TASK PROMPT
From the data below, return only the lines from the one with "nose: (446, 161)" through the one with "right knee: (712, 267)", exact and inclusive, with pictures left out.

----------------

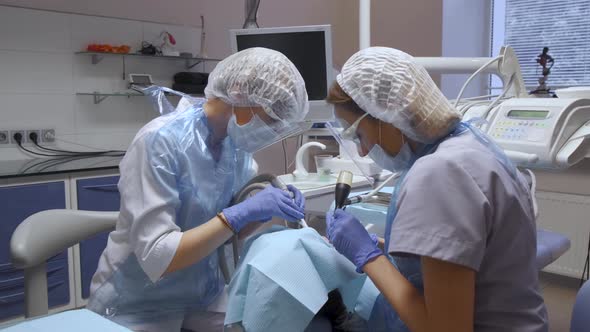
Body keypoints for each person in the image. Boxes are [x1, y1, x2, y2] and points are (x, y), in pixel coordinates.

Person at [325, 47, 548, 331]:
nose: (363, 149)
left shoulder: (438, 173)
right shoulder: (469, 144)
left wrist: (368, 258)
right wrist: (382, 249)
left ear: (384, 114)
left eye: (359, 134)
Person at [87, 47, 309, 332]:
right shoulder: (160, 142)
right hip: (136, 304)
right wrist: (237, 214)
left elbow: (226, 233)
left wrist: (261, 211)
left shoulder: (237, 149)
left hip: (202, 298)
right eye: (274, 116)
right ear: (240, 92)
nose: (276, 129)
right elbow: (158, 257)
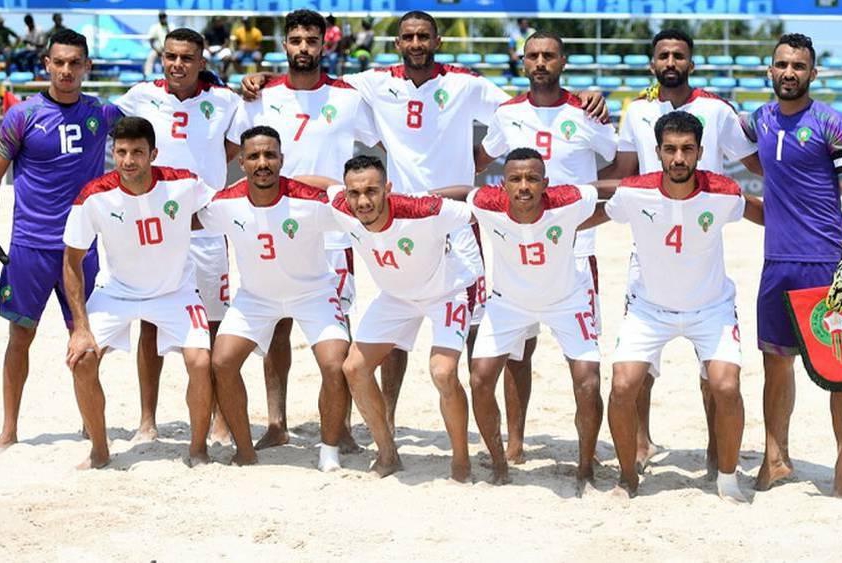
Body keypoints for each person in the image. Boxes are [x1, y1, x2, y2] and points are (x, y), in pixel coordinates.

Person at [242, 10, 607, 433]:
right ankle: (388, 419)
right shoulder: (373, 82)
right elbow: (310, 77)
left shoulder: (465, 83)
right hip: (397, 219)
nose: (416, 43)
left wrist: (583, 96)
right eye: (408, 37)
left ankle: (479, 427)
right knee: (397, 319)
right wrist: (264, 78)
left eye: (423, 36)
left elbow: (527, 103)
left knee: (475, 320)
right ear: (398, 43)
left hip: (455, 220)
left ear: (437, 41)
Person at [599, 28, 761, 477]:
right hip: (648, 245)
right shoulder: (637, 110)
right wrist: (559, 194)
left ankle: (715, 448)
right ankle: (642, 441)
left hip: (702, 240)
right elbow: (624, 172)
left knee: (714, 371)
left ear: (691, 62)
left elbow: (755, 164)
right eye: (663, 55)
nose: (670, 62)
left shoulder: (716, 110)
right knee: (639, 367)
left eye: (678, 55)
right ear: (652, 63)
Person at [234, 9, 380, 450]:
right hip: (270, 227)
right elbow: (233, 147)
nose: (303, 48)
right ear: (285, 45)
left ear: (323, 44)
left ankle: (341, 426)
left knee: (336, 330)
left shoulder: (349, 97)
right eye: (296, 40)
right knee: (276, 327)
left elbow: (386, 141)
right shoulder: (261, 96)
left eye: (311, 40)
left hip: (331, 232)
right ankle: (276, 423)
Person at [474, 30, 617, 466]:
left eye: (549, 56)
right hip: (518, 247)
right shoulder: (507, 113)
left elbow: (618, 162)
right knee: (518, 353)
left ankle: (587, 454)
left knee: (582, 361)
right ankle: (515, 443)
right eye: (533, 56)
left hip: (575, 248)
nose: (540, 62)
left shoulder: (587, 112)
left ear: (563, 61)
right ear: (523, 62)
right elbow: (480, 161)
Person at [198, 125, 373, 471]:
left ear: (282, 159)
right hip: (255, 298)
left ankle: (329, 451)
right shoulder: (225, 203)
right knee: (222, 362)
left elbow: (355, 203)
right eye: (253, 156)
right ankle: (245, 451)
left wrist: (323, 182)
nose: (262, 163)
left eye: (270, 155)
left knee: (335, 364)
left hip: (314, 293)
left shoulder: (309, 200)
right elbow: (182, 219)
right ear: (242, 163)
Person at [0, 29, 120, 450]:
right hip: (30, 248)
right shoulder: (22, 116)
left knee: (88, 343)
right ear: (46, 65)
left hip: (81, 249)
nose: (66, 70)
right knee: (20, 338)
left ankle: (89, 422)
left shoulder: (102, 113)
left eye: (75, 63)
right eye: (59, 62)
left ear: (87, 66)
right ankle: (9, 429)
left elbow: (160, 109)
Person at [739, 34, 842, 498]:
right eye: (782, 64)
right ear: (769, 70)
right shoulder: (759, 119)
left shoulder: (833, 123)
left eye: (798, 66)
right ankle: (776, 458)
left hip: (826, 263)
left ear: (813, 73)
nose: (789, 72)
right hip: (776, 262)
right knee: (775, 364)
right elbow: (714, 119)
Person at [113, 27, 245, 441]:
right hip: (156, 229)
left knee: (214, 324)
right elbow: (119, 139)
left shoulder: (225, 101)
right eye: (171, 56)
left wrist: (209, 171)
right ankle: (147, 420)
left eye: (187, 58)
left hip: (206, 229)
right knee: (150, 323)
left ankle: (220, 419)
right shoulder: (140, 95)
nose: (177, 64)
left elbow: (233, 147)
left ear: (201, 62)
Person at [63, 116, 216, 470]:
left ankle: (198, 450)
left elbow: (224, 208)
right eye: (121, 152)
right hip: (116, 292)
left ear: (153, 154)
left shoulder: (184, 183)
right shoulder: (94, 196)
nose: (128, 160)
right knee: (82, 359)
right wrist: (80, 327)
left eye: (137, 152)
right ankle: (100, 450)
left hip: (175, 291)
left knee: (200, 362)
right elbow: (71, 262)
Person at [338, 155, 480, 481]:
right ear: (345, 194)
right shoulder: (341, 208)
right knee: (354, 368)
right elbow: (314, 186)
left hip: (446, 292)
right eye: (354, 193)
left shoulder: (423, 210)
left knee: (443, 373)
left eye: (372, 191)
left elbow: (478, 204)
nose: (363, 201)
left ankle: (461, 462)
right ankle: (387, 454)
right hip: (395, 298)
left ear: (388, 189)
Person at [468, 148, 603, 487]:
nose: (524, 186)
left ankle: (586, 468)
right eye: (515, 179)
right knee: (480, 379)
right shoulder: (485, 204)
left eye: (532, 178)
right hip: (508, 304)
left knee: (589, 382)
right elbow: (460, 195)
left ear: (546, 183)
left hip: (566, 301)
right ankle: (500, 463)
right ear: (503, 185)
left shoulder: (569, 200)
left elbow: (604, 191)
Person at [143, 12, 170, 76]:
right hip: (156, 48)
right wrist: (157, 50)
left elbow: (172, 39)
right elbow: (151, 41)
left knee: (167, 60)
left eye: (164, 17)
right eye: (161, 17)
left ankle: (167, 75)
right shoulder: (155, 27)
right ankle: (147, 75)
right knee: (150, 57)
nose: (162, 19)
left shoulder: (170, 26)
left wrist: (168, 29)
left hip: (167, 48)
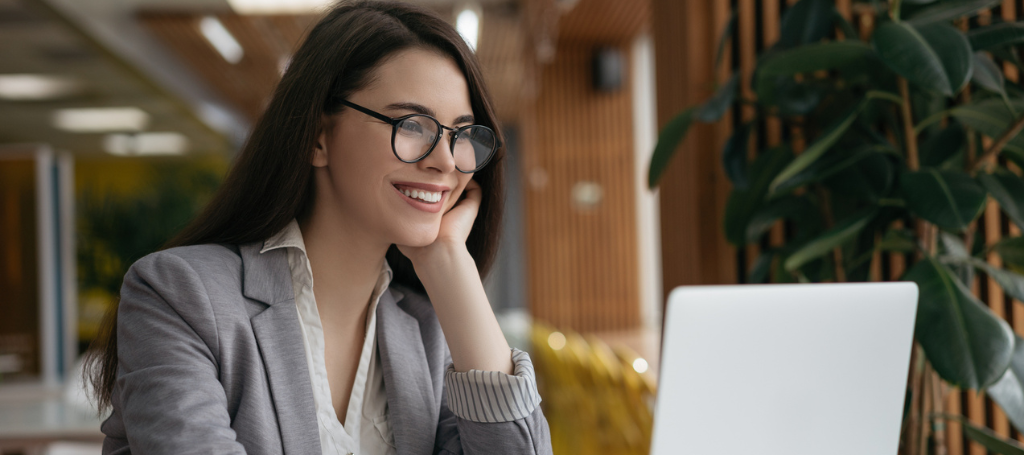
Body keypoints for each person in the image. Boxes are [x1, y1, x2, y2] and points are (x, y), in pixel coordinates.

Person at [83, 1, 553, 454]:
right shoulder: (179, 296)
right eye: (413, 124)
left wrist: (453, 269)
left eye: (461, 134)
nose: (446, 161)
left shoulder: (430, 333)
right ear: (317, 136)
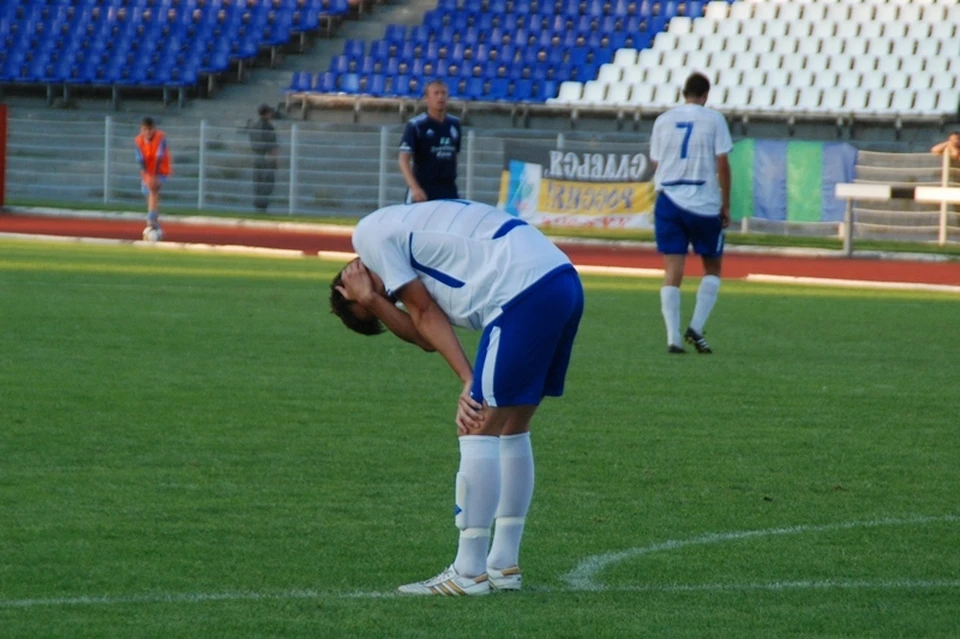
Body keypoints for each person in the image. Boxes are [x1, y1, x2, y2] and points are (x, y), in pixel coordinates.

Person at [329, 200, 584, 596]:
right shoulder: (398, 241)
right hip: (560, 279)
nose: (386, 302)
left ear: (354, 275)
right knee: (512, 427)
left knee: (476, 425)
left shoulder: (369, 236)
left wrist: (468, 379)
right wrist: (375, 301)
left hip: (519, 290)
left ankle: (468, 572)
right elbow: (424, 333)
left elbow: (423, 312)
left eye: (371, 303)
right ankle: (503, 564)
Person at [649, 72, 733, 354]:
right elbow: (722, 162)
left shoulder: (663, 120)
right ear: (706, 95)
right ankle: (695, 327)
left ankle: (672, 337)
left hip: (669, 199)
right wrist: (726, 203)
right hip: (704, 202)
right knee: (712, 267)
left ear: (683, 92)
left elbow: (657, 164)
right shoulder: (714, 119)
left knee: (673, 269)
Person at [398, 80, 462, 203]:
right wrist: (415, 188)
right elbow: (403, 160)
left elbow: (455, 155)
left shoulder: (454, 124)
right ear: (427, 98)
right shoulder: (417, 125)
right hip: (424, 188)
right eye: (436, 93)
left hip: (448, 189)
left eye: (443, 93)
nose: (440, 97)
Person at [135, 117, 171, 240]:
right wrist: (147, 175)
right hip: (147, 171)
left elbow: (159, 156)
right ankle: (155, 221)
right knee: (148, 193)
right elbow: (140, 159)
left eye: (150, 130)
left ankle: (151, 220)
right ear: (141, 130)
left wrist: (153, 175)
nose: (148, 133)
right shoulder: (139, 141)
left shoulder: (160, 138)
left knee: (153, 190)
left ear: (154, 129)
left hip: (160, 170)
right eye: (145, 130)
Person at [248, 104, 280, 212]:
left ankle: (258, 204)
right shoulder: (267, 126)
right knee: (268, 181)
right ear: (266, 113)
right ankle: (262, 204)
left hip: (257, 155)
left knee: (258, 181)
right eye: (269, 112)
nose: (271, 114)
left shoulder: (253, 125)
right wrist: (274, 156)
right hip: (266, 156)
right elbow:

----------------

SOLUTION TO THIS EXERCISE
nose: (446, 161)
left shoulder: (430, 333)
right ear: (317, 136)
Body keypoints for each person in the image. Boxes are [x1, y1, x2, y2] and points are (x, y), in pixel coordinates.

Person at [329, 200, 584, 596]:
right shoulder: (398, 241)
right hip: (560, 279)
nose: (386, 302)
left ear: (354, 275)
right knee: (512, 427)
left knee: (476, 425)
left shoulder: (369, 236)
left wrist: (468, 379)
right wrist: (375, 301)
left hip: (519, 290)
left ankle: (468, 572)
right elbow: (424, 333)
left elbow: (423, 312)
left eye: (371, 303)
right ankle: (503, 564)
Person at [649, 72, 733, 354]:
right elbow: (722, 162)
left shoulder: (663, 120)
right ear: (706, 95)
right ankle: (695, 327)
left ankle: (672, 337)
left hip: (669, 199)
right wrist: (726, 203)
right hip: (704, 202)
right knee: (712, 267)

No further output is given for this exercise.